Soon enough it was time to head down the mountain back to what transpired to be a clear Hacienda after dropping Alan back at Athos star camp. I then setup the binos and camera for some more viewing.

I took a lovely skyscape of what transpired to be Omega Centauri over the top of the house. Unfortunately I found later the camera had focused on the house rather than the stars. A chat with Alan later the following day, informed me that I needed to stop down the camera get a better depth of field and focus on both the house and the stars, something I did much better in the nights ahead.

By 3am I was tired and went in to write up the notes from that night in front of a roaring fire, a glass of wine and some nibbles. A good night indeed.


Viewing Report 3rd May 2019 (Night 1) – La Palma

Viewing time period – 22:00 – 02:13

Due to the cloud being so poor down at ATHOS star camp, we decided to go up to the Visitors Centre to observe. This is the great thing about the islands in the Canaries, if where you are staying is cloudy you just go above it.

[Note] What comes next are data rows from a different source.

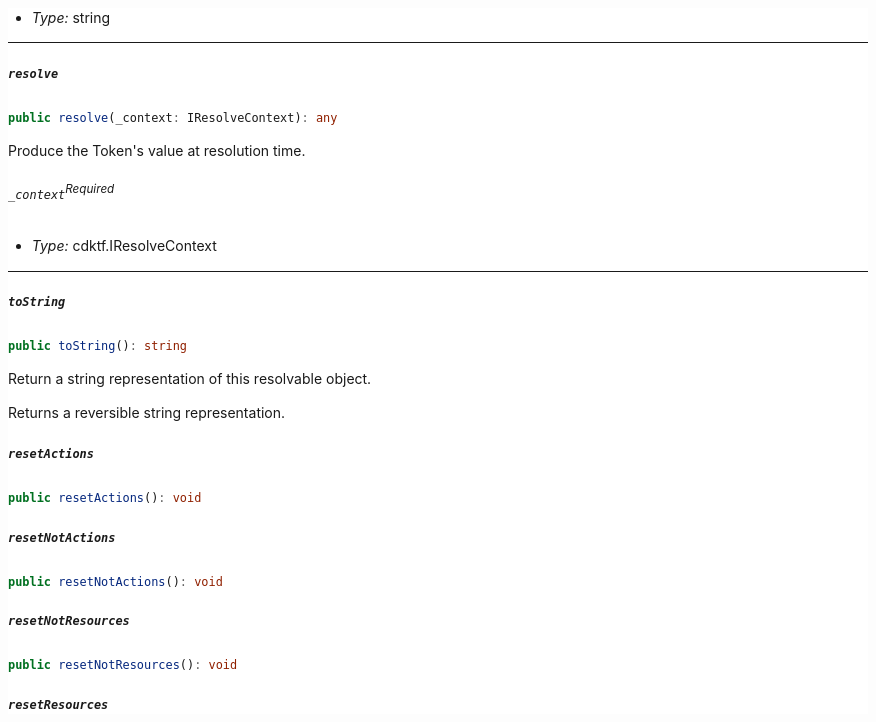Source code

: - *Type:* string

---

##### `resolve` <a name="resolve" id="@cdktf/provider-launchdarkly.customRole.CustomRolePolicyStatementsOutputReference.resolve"></a>

```typescript
public resolve(_context: IResolveContext): any
```

Produce the Token's value at resolution time.

###### `_context`<sup>Required</sup> <a name="_context" id="@cdktf/provider-launchdarkly.customRole.CustomRolePolicyStatementsOutputReference.resolve.parameter._context"></a>

- *Type:* cdktf.IResolveContext

---

##### `toString` <a name="toString" id="@cdktf/provider-launchdarkly.customRole.CustomRolePolicyStatementsOutputReference.toString"></a>

```typescript
public toString(): string
```

Return a string representation of this resolvable object.

Returns a reversible string representation.

##### `resetActions` <a name="resetActions" id="@cdktf/provider-launchdarkly.customRole.CustomRolePolicyStatementsOutputReference.resetActions"></a>

```typescript
public resetActions(): void
```

##### `resetNotActions` <a name="resetNotActions" id="@cdktf/provider-launchdarkly.customRole.CustomRolePolicyStatementsOutputReference.resetNotActions"></a>

```typescript
public resetNotActions(): void
```

##### `resetNotResources` <a name="resetNotResources" id="@cdktf/provider-launchdarkly.customRole.CustomRolePolicyStatementsOutputReference.resetNotResources"></a>

```typescript
public resetNotResources(): void
```

##### `resetResources` <a name="resetResources" id="@cdktf/provider-launchdarkly.customRole.CustomRolePolicyStatementsOutputReference.resetResources"></a>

I have only taken my 100mm Altair Astro binoculars and my Canon 6D on its Omegon Minitrax LX2 clockwork drive. The aim is to some night-cap photography and use the binos to work through some targets in The Night Sky Observer’s Guide Volume 2, Spring and Summer edition.

I started by taking some images to the West as Betelgeuse was setting and I could see M44 in cancer and other open clusters in Cancer and Hydra. Then I realised there was what looked like the zodiacal light in the West which came out well on the photo too.

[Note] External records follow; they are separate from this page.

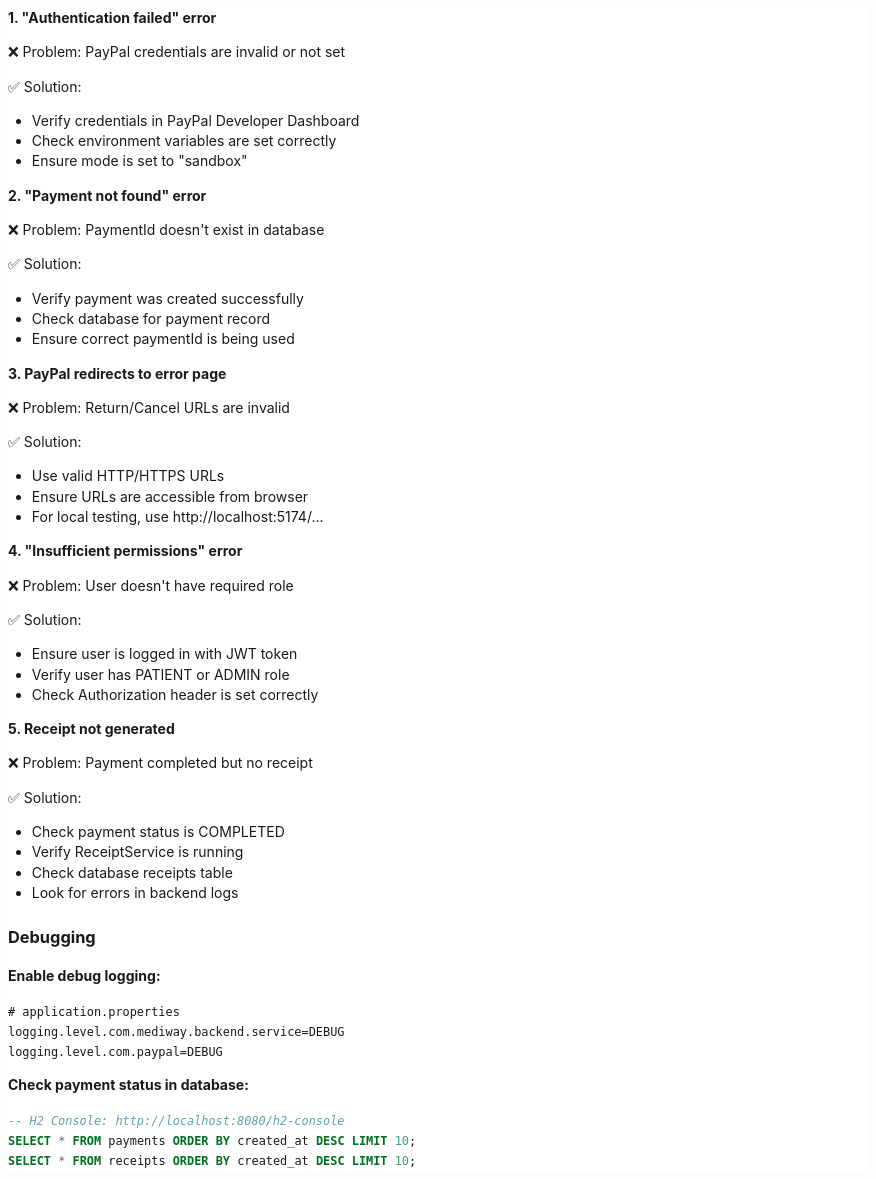 **1. "Authentication failed" error**

❌ Problem: PayPal credentials are invalid or not set

✅ Solution: 
- Verify credentials in PayPal Developer Dashboard
- Check environment variables are set correctly
- Ensure mode is set to "sandbox"

**2. "Payment not found" error**

❌ Problem: PaymentId doesn't exist in database

✅ Solution:
- Verify payment was created successfully
- Check database for payment record
- Ensure correct paymentId is being used

**3. PayPal redirects to error page**

❌ Problem: Return/Cancel URLs are invalid

✅ Solution:
- Use valid HTTP/HTTPS URLs
- Ensure URLs are accessible from browser
- For local testing, use http://localhost:5174/...

**4. "Insufficient permissions" error**

❌ Problem: User doesn't have required role

✅ Solution:
- Ensure user is logged in with JWT token
- Verify user has PATIENT or ADMIN role
- Check Authorization header is set correctly

**5. Receipt not generated**

❌ Problem: Payment completed but no receipt

✅ Solution:
- Check payment status is COMPLETED
- Verify ReceiptService is running
- Check database receipts table
- Look for errors in backend logs

### Debugging

**Enable debug logging:**

```properties
# application.properties
logging.level.com.mediway.backend.service=DEBUG
logging.level.com.paypal=DEBUG
```

**Check payment status in database:**

```sql
-- H2 Console: http://localhost:8080/h2-console
SELECT * FROM payments ORDER BY created_at DESC LIMIT 10;
SELECT * FROM receipts ORDER BY created_at DESC LIMIT 10;
```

@ 00:18 Markarian’s Chain was one of this trips focal points. I wanted to draw a few parts of the chain of galaxies since I had imaged them on a previous trip. The start of the chain is always around M84/M86 and the equilateral triangle made up of the additional NGC 4338. Looking through binos I noted the triangle with ease. I had just star hopped a long way to get here when I found with Averted Vision the Eyes Interacting Galaxies, namely NGC 4438 & NGC 4435. Both were obvious terns of their interaction making them separate.

@ 00:35 I decided to look at my numberplate namesake, M44, Praesepe, the Beehive Cluster in Cancer. It is soo bright here I lost my bearings and instead thought it M31 from a visual inspection…. 🙂  I then spent 20 minutes drawing this beautiful open cluster,, sparkling through the eyepieces of the binoculars.

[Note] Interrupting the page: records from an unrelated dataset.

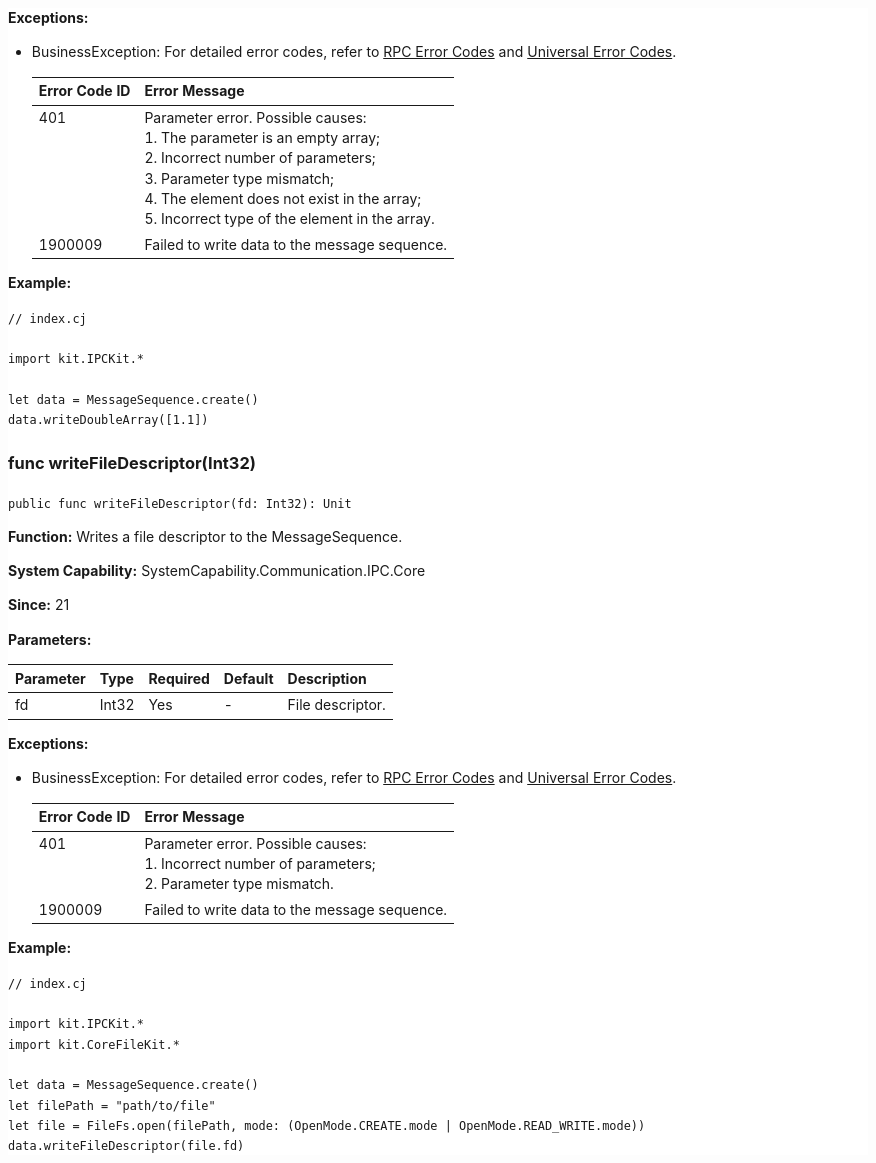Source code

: **Exceptions:**  

- BusinessException: For detailed error codes, refer to [RPC Error Codes](../../errorcodes/cj-errorcode-rpc.md) and [Universal Error Codes](../../errorcodes/cj-errorcode-universal.md).  

  | Error Code ID | Error Message |  
  |:---|:---|  
  | 401 | Parameter error. Possible causes:<br>1. The parameter is an empty array;<br>2. Incorrect number of parameters;<br>3. Parameter type mismatch;<br>4. The element does not exist in the array;<br>5. Incorrect type of the element in the array. |  
  | 1900009 | Failed to write data to the message sequence. |  

**Example:**

```cangjie
// index.cj

import kit.IPCKit.*

let data = MessageSequence.create()
data.writeDoubleArray([1.1])
```

### func writeFileDescriptor(Int32)

```cangjie
public func writeFileDescriptor(fd: Int32): Unit
```

**Function:** Writes a file descriptor to the MessageSequence.

**System Capability:** SystemCapability.Communication.IPC.Core

**Since:** 21

**Parameters:**

| Parameter | Type | Required | Default | Description |
|:---|:---|:---|:---|:---|
| fd | Int32 | Yes | - | File descriptor. |

**Exceptions:**

- BusinessException: For detailed error codes, refer to [RPC Error Codes](../../errorcodes/cj-errorcode-rpc.md) and [Universal Error Codes](../../errorcodes/cj-errorcode-universal.md).

  | Error Code ID | Error Message |
  |:---|:---|
  | 401 | Parameter error. Possible causes:<br>1. Incorrect number of parameters;<br>2. Parameter type mismatch. |
  | 1900009 | Failed to write data to the message sequence. |

**Example:**



```cangjie
// index.cj

import kit.IPCKit.*
import kit.CoreFileKit.*

let data = MessageSequence.create()
let filePath = "path/to/file"
let file = FileFs.open(filePath, mode: (OpenMode.CREATE.mode | OpenMode.READ_WRITE.mode))
data.writeFileDescriptor(file.fd)
```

Meanwhile Alan and Bob were taking images from their various travel rigs, both with Canon cameras and both connect by clamps to the hand rails along the visitors centres path. By 1pm the Milky Way started to rise above the mountain range housing the islands largest observatories.

By 2pm we called it a night, frozen from the cold, forgetting to bring a warm drink or gloves and of course by this point I had been awake for the best part of 45 hours with a couple of 1 hour snoozes to keep me going. So we drove the 40mins down to Athos for the rest of the night which of course was cloudy.